PROBLEM SET =>
1. In the aircraft high lift case study, how many cells did the computational grid contain?
2. Condense the paragraph of the aircraft high lift case study that starts "The airflow past a realistic aircraft configuration" into a bulleted list that keeps its main facts.
3. Write the next part of the aircraft high lift case study, picking up after its last sentence.

READING PASSAGE =>
————

Case Study: Engineering

Aircraft high lift prediction

by Neil Ashton (neilashton.co.uk)

This study was concerned with the accurate prediction of lift from Computational Fluid Dynamics (CFD) simulations of a realistic airframe configuration.  The study was carried out in connection with the AIAA CFD High Lift Prediction Workshop (hiliftpw.larc.nasa.gov), which set out to assess the numerical prediction capability of current-generation CFD technology for landing and take-off high-lift aircraft configurations. The challenge is to capture enough of the airflow phenomena while keeping the cost of the numerical simulation within bounds, with the aim to replace costly wind-tunnel experiments or to understand effects that are impossible to observe directly or measure in the wind tunnel.

The airflow past a realistic aircraft configuration was simulated on a computational grid with 230 million cells.  The simulations, which were run several times, at different agles of attack, would take 5 years to complete on a conventional workstation but took only 10 days on the ARC clusters, each simulation running in a distributed mode across 960 cores.  The simulations were carried out using the OpenFOAM open-source CFD package.

————

Stored data
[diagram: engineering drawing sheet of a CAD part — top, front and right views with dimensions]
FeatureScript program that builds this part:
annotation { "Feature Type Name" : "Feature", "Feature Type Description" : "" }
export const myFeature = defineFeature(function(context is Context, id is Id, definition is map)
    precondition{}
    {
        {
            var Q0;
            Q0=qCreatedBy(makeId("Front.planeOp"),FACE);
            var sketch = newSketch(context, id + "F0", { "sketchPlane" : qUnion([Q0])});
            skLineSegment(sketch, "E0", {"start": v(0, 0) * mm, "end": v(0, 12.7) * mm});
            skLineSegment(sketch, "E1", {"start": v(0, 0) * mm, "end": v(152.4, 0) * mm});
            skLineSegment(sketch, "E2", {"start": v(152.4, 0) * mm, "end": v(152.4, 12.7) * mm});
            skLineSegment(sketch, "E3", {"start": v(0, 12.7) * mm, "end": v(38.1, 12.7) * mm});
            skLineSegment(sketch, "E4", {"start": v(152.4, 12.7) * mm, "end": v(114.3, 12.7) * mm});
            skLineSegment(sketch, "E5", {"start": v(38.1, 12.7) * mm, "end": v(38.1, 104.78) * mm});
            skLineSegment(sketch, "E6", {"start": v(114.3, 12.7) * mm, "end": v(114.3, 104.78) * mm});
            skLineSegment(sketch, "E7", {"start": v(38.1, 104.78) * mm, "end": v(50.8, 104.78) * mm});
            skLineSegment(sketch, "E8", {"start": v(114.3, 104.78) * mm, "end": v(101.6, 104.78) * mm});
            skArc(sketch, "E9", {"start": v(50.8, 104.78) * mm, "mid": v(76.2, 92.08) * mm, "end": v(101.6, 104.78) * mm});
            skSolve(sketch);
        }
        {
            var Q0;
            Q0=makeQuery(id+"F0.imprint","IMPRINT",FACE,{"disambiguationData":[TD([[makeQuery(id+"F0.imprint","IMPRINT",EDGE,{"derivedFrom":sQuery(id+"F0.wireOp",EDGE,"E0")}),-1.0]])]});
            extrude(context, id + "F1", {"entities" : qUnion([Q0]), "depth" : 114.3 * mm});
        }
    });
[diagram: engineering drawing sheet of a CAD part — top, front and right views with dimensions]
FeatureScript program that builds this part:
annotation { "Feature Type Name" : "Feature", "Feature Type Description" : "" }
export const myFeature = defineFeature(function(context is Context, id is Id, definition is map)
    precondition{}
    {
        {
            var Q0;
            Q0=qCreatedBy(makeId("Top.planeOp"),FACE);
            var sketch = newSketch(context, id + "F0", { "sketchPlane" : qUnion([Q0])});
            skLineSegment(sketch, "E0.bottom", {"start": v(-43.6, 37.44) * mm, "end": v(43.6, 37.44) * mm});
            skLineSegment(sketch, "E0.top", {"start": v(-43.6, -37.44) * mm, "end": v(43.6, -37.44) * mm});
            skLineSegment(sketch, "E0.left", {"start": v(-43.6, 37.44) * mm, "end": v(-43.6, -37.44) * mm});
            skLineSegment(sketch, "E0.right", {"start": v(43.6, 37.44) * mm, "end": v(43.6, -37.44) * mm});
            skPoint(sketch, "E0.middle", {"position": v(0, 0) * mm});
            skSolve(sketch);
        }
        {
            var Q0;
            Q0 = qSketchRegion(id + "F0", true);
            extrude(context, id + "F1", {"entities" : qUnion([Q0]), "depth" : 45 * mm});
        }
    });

————

ANSWERS GIVEN =>
1. 230 million cells.

2.
- Airflow past a realistic aircraft configuration was simulated on a grid of 230 million cells.
- The simulations were run several times, at different angles of attack.
- On a conventional workstation they would take 5 years; on the ARC clusters they took only 10 days.
- Each simulation ran in distributed mode across 960 cores.
- The open-source CFD package OpenFOAM was used.

3.
Airflow streamlines past aircraft at high angle of attack computed from CFD results.

The agreement with experiment was excellent, as shown in the pictures below.  In particular, the plot indicates the model captures the essential physics at a high angle of attack and high lift, which was the focus of the AIAA workshop.

The variation of the lift coefficient with the angle of attack; comparison between experimental values and CFD calculations.

Flow streamlines past the aircraft wing as obtained from CFD simulations.

Flow streamlines past the aircraft wing as obtained from experiment (oil flow technique).